● Text passage
——————

# Growth Plan for Three Phases

This example appears in the Reliability Growth and Repairable System Analysis Reference.

A complex system is under design. The reliability team wants to create an overall reliability growth plan based on the Crow Extended model. The inputs to the model are the following:

• The requirement or goal MTBF is ${{M}_{G}}=56\,\!$ hours.
• The growth potential design margin factor is $GPDM=1.35\,\!$.
• The average effectiveness factor is $d\quad =0.7.\,\!$
• The management strategy is $msr=0.95\,\!$.
• The beta parameter for the discovery function, $h\left( t \right),\,\!$ of the type B failure modes is $\beta =0.7.\,\!$
• The test will be conducted in three phases. The cumulative phase end times are ${{T}_{1}}=1500,{{T}_{2}}=3500\,\!$ and ${{T}_{3}}=4500\,\!$ hours. The average fix delays for each phase are ${{L}_{1}}=500\,\!$, ${{L}_{2}}=700\,\!$ and ${{L}_{3}}=1000\,\!$ test hours, respectively.

Determine the following:

1. The growth potential MTBF and failure intensity.
2. The initial failure intensity.
3. The type A and type B initial failure intensity.
4. The parameter $\lambda \,\!$ of the Crow extended model.
5. The type B failure mode discovery function.
6. The initialization time, ${{t}_{0}},\,\!$ for the nominal failure intensity function.
7. The nominal idealized failure intensity function.
8. The nominal time to reach the MTBF goal.
9. The MTBF that can be reached at the end of the last test phase based on the nominal idealized growth curve.
10. The actual initialization time for phase 1, $T_{0}^{AIC}.\,\!$
11. The MTBF that can be reached at the end of the last test phase based on the actual idealized growth curve.
12. The actual time to reach the MTBF goal.
13. The actual time to reach the MTBF goal if the cumulative end phase time for the third (last) phase is ${{T}_{3}}=6000\,\!$ hours.

——————

● Assignment A
List the average fix delays given for each test phase in the three-phase growth plan example.
● Assignment B
Extend the three-phase growth plan example from its last sentence.

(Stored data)
——————

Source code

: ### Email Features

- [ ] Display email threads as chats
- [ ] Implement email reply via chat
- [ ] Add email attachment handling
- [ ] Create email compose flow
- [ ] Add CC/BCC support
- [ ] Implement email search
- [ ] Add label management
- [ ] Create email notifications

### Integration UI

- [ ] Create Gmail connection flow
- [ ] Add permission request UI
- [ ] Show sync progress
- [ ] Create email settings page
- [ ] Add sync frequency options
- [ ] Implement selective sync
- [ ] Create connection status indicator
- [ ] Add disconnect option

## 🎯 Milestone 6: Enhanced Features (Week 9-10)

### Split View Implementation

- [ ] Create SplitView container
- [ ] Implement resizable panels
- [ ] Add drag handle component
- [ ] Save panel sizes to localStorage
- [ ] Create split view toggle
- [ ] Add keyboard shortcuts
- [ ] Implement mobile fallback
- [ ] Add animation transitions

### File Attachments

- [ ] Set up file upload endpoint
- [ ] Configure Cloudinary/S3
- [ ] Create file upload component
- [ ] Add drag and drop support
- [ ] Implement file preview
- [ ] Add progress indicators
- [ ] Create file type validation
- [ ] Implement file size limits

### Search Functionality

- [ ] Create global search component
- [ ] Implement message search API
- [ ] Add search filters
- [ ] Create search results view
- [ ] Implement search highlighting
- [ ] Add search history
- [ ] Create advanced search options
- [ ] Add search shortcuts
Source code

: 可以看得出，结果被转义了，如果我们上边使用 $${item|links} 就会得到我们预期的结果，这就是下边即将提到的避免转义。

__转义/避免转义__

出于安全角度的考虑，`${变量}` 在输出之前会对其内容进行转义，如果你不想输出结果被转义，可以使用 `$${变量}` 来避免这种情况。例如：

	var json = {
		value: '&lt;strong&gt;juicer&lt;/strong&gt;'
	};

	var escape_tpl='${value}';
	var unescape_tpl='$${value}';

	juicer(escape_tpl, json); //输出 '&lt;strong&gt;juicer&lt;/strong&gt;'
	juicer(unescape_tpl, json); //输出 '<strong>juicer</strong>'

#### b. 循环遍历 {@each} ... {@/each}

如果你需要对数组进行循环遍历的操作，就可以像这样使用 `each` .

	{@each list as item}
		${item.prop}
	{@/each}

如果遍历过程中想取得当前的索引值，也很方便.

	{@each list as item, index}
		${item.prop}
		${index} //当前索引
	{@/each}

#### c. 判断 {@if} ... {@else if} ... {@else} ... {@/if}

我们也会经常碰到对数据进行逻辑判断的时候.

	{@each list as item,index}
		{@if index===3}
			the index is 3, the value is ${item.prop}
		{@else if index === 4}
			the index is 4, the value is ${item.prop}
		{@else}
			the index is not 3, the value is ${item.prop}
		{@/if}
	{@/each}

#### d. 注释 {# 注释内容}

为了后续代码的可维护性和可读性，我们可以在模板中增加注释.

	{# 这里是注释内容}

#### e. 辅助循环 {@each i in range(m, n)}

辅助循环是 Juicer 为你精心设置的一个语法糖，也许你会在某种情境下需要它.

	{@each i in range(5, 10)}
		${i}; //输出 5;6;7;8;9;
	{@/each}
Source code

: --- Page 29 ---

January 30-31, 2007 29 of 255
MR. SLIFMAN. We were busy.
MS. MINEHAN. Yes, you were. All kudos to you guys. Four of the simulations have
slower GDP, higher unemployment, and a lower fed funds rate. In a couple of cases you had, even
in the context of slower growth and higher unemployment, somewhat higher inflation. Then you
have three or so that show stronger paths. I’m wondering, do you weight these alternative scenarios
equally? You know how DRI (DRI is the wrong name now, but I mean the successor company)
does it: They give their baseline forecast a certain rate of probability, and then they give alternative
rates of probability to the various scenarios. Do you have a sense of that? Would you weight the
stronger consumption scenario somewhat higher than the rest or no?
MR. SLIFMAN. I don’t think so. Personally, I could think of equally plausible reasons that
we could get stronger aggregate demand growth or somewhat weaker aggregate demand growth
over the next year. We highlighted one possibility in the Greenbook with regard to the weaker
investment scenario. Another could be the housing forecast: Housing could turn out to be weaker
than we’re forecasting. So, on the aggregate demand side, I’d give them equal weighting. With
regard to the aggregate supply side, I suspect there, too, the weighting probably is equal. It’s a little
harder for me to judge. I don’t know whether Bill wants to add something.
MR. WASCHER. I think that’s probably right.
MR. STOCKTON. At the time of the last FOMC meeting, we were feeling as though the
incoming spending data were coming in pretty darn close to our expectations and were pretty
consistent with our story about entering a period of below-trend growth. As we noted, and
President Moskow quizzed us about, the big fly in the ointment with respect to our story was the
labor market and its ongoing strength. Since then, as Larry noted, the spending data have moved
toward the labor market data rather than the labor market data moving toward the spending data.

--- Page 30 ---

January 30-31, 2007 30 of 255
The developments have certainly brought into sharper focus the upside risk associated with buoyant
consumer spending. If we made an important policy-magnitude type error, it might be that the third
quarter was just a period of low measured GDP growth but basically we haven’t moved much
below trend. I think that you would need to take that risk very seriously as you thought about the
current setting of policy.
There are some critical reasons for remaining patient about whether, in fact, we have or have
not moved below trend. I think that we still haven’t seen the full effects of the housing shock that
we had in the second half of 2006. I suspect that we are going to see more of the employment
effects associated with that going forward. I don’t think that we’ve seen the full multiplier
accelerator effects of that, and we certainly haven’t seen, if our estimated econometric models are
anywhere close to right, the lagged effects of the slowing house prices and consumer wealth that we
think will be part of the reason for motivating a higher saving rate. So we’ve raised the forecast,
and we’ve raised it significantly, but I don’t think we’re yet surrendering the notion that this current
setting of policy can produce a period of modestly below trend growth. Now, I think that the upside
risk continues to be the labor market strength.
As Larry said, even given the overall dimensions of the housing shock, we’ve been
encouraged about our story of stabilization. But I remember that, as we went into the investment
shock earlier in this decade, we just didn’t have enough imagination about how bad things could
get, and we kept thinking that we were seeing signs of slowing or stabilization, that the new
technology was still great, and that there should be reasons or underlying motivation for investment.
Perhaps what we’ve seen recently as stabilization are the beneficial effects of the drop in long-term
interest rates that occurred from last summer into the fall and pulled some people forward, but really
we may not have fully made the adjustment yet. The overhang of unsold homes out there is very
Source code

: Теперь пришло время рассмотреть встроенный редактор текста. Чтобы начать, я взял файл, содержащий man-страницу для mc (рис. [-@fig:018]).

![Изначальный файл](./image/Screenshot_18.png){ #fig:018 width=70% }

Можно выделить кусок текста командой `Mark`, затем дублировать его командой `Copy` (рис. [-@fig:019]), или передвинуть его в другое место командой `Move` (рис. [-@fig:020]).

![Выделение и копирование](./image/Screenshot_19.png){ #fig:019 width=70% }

——————

● Answer space A
- Phase 1: 500 test hours
- Phase 2: 700 test hours
- Phase 3: 1000 test hours

● Answer space B
14. Use the RGA software to generate the results for this example. Consider the cumulative last phase as ${{T}_{3}}=6000\,\!$ hours, as given in question 13.

Solution

1. The growth potential MTBF is:
\begin{align} {{M}_{GP}}= & GPDM\cdot M_{G} \\ = & 56\cdot 1.35 \\ = & 75.6 \end{align}\,\!
The growth potential failure intensity is:
\begin{align} {{\lambda }_{GP}}= & \frac{1}{{{M}_{GP}}} \\ = & \frac{1}{75.6} \\ = & 0.0132 \end{align}\,\!
2. The initial failure intensity is given by:
\begin{align} {{\lambda }_{I}}= & \frac{{{\lambda }_{GP}}}{1-d\cdot msr} \\ = & \frac{0.0132}{\left( 1-0.7\cdot 0.95 \right)} \\ = & 0.0394 \end{align}\,\!
3. The type A failure mode intensity, ${{\lambda }_{A}},\,\!$ is:
\begin{align} \lambda_{A}=&(1-msr)\lambda_{I} \\ =& (1-0.95)0.375 \\ =& 0.0019 \end{align}\,\!
The type B failure mode intensity, ${{\lambda }_{B}},\,\!$ is:
\begin{align} {{\lambda }_{B}}= & msr\cdot {{\lambda }_{I}} \\ = & 0.95\cdot 0.0394 \\ = & 0.0375 \end{align}\,\!
4. Using the inputs of ${{\lambda }_{B}}\,\!$ and $\beta \,\!$ in the failure intensity equation for the Crow-AMSAA (NHPP) model, we have:
$0.0375=\frac{{{\lambda }^{\left( \tfrac{1}{0.7} \right)}}}{\Gamma \left( 1+\tfrac{1}{0.7} \right)}\,\!$
or:
$0.0375=\frac{{{\lambda }^{1.428}}}{1.2658}\,\!$
or:
\begin{align} \lambda = & {{\left( 0.0375\cdot 1.2658 \right)}^{\left( \tfrac{1}{1.428} \right)}} \\ = & 0.1184 \end{align}\,\!
5. The type B failure mode discovery function is:
$h\left( t \right)=\lambda \beta {{t}^{\beta -1}}\,\!$
Since we know the $\lambda \,\!$ and $\beta \,\!$ parameters, we have:
\begin{align} h\left( t \right)= & 0.1183\cdot 0.7{{t}^{0.7-1}} \\ = & 0.0828{{t}^{-0.3}} \end{align}\,\!
6. The initialization time, ${{t}_{0}},\,\!$ is:
\begin{align} {{t}_{0}}= & {{\left[ \frac{{{\lambda }_{I}}-{{\lambda }_{A}}-(1-d){{\lambda }_{B}}}{d\lambda \beta } \right]}^{\tfrac{1}{\beta -1}}} \\ = & {{\left[ \frac{0.0394-0.001974-(1-0.7)0.0375}{0.7\cdot 0.1183\cdot 0.7} \right]}^{\tfrac{1}{0.7-1}}} \end{align}\,\!
or:
\begin{align} {{t}_{0}}=14.07 \end{align}\,\!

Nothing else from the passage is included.